Make an exact copy of all the data, pictures excluded.

Dataset entries:
----

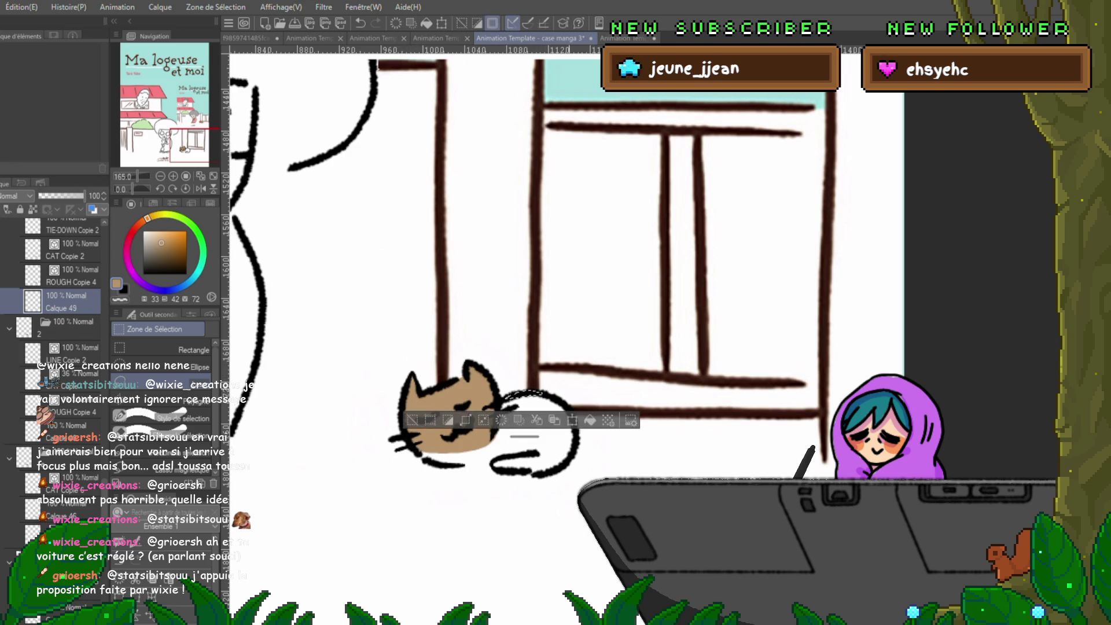
mouse_move(509, 398)
mouse_down()
mouse_move(568, 412)
mouse_move(574, 434)
mouse_up()
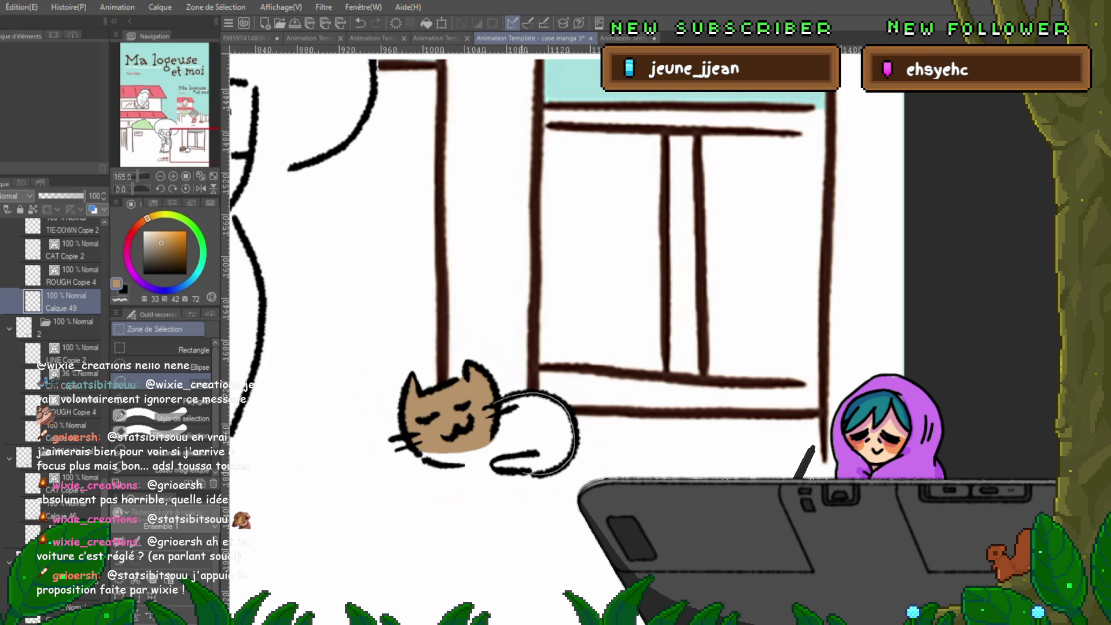
drag(519, 476, 492, 463)
key(alt+BackSpace)
key(ctrl+d)
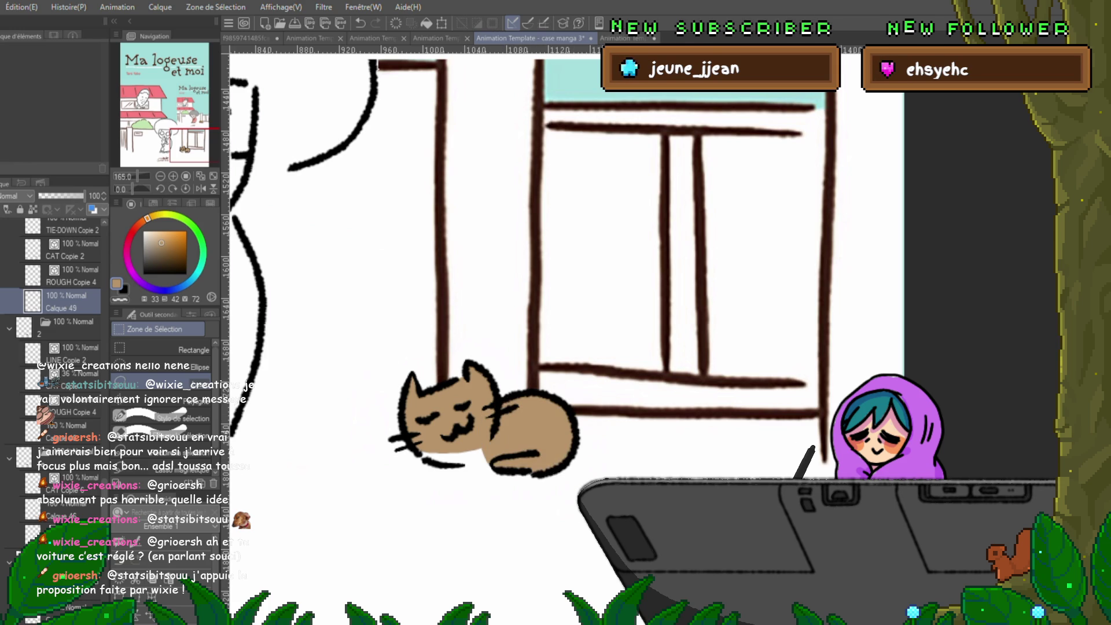
scroll(568, 267, down, 1)
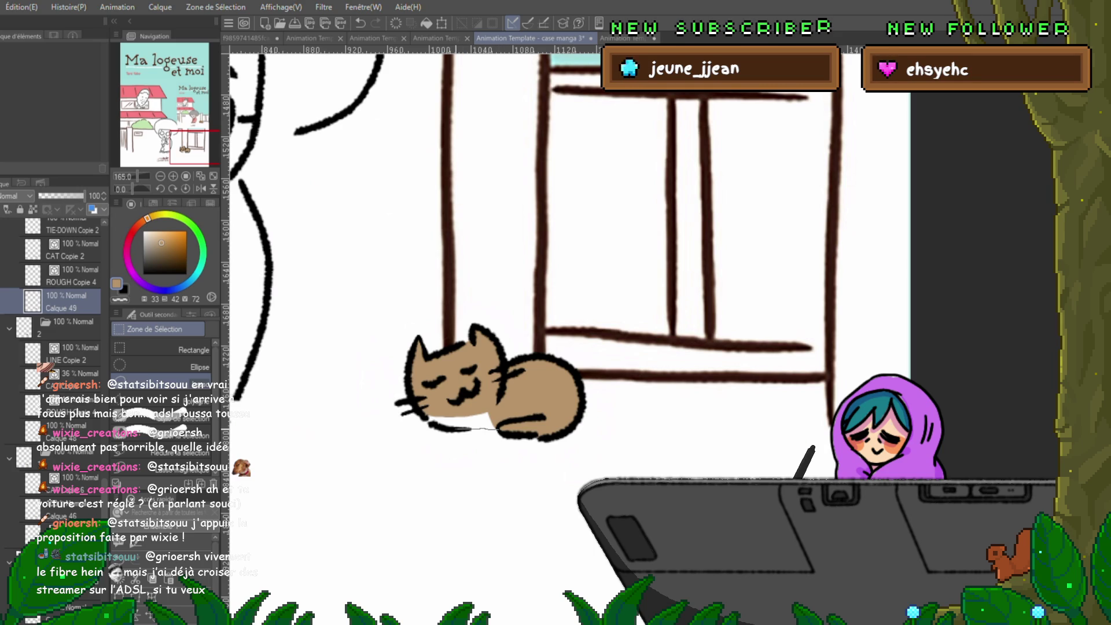
- Fill the white gap under the cat brown, undoing and redoing edits to check the result
mouse_move(498, 430)
mouse_down()
mouse_move(475, 403)
mouse_move(429, 408)
mouse_up()
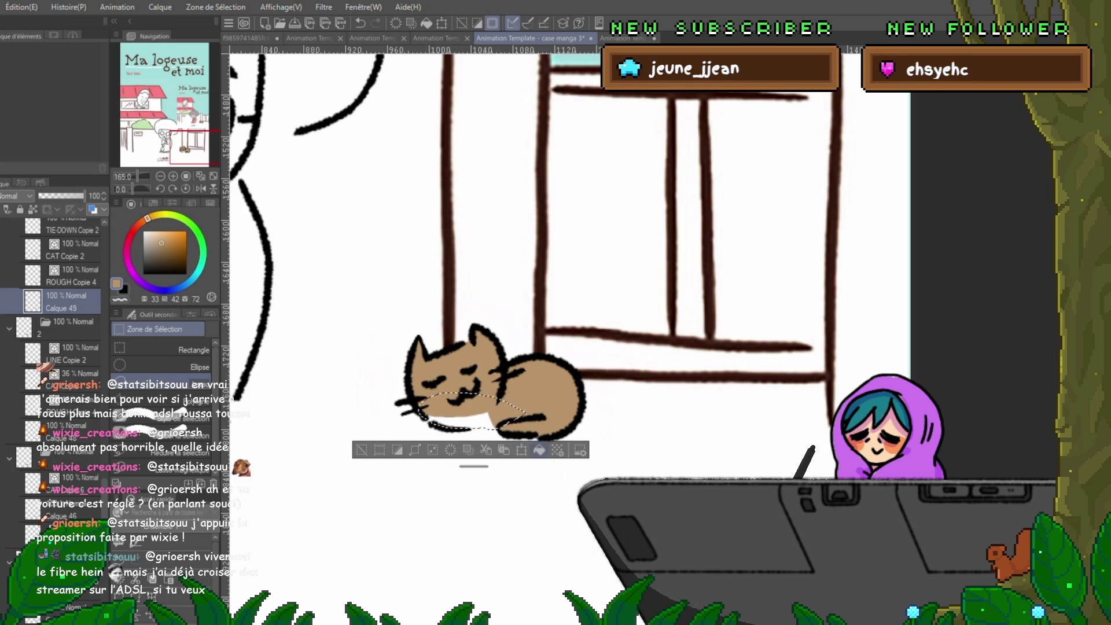
key(alt+BackSpace)
key(ctrl+d)
key(ctrl+z)
key(ctrl+z)
key(ctrl+z)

----

ANSWER FOR THIS EXERCISE ::
mouse_move(509, 398)
mouse_down()
mouse_move(568, 412)
mouse_move(574, 434)
mouse_up()
drag(519, 476, 492, 463)
key(alt+BackSpace)
key(ctrl+d)
scroll(568, 267, down, 1)
- Fill the white gap under the cat brown, undoing and redoing edits to check the result
mouse_move(498, 430)
mouse_down()
mouse_move(475, 403)
mouse_move(429, 408)
mouse_up()
key(alt+BackSpace)
key(ctrl+d)
key(ctrl+z)
key(ctrl+z)
key(ctrl+z)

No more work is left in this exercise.